↓

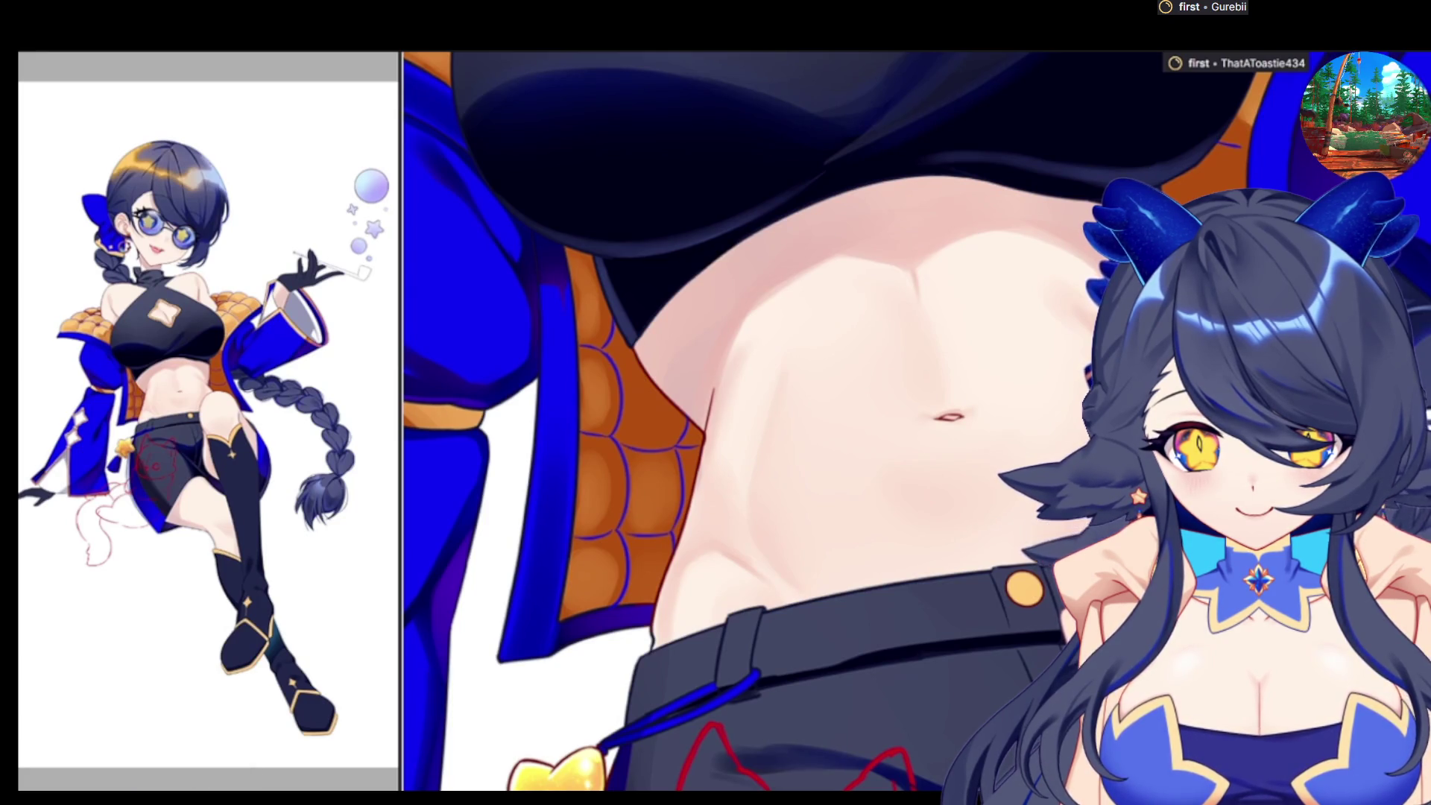
scroll(894, 418, down, 3)
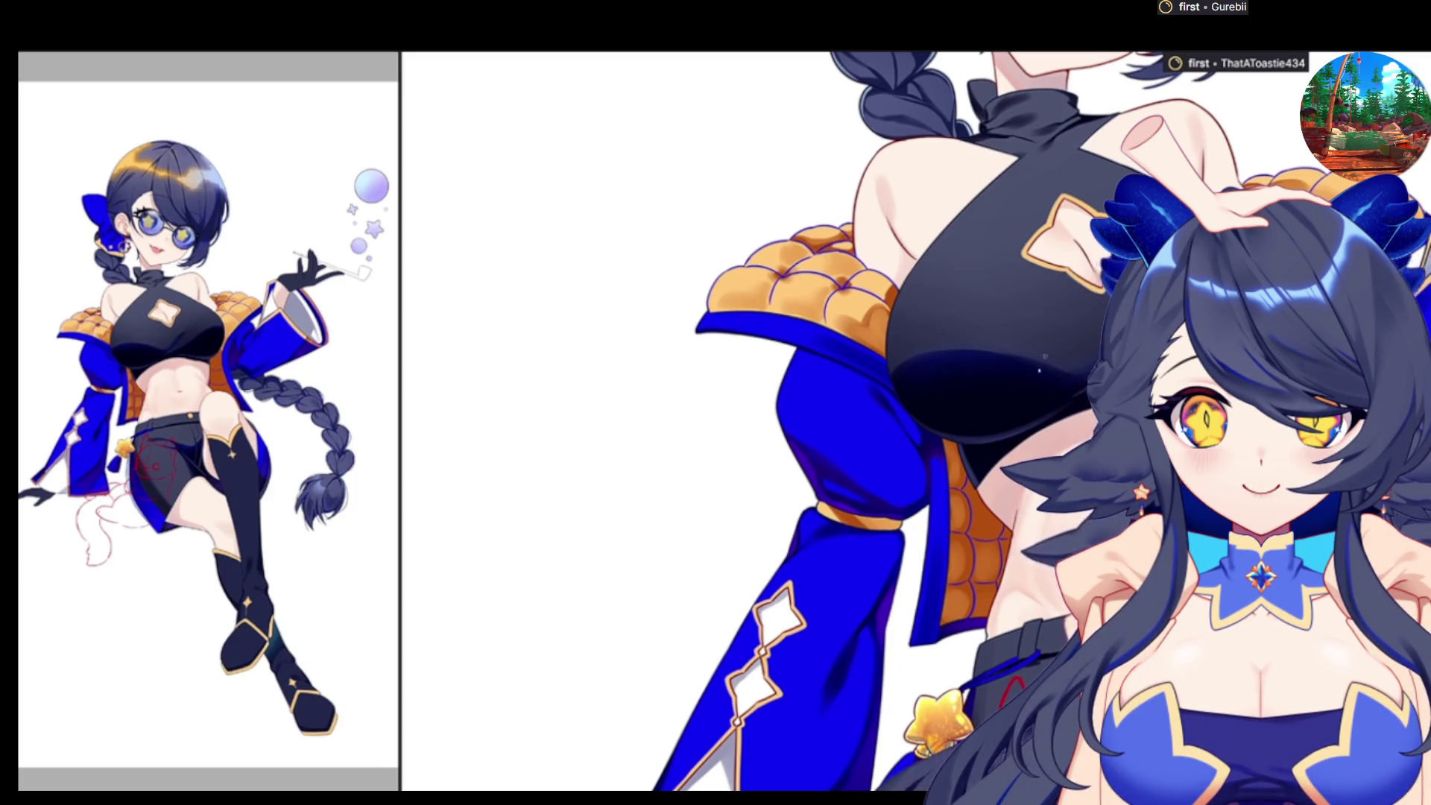
scroll(303, 783, down, 1)
Scroll the view to frame the gloved hand for drawing the cigarette holder
scroll(303, 782, down, 1)
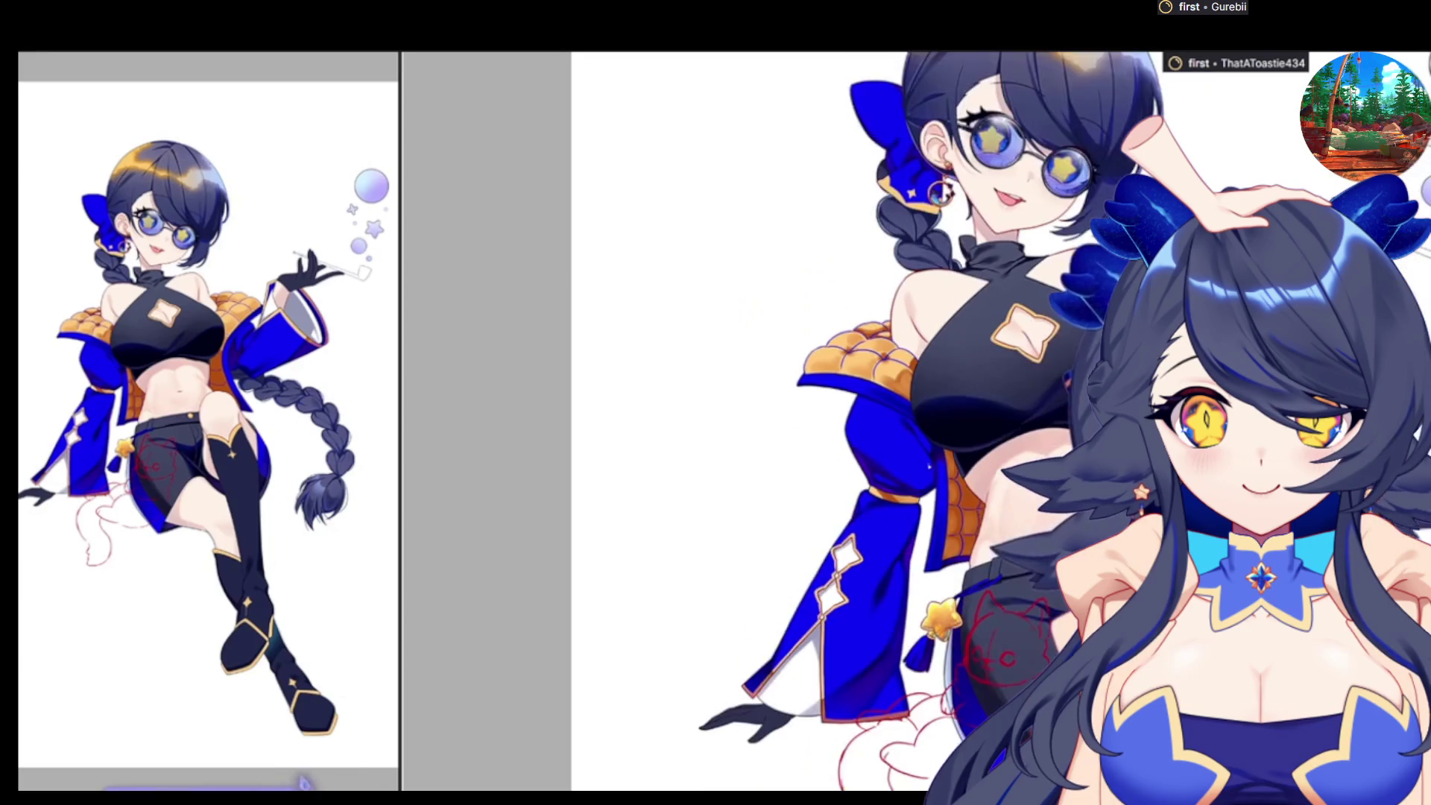
scroll(303, 783, down, 1)
scroll(303, 783, down, 1)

↑

WHAT YOU HAVE TO DO
If a record contains a picture, drop the picture and repeat the rest exactly.

WRITTEN REPLY
scroll(894, 418, down, 3)
scroll(303, 783, down, 1)
Scroll the view to frame the gloved hand for drawing the cigarette holder
scroll(303, 782, down, 1)
scroll(303, 783, down, 1)
scroll(303, 783, down, 1)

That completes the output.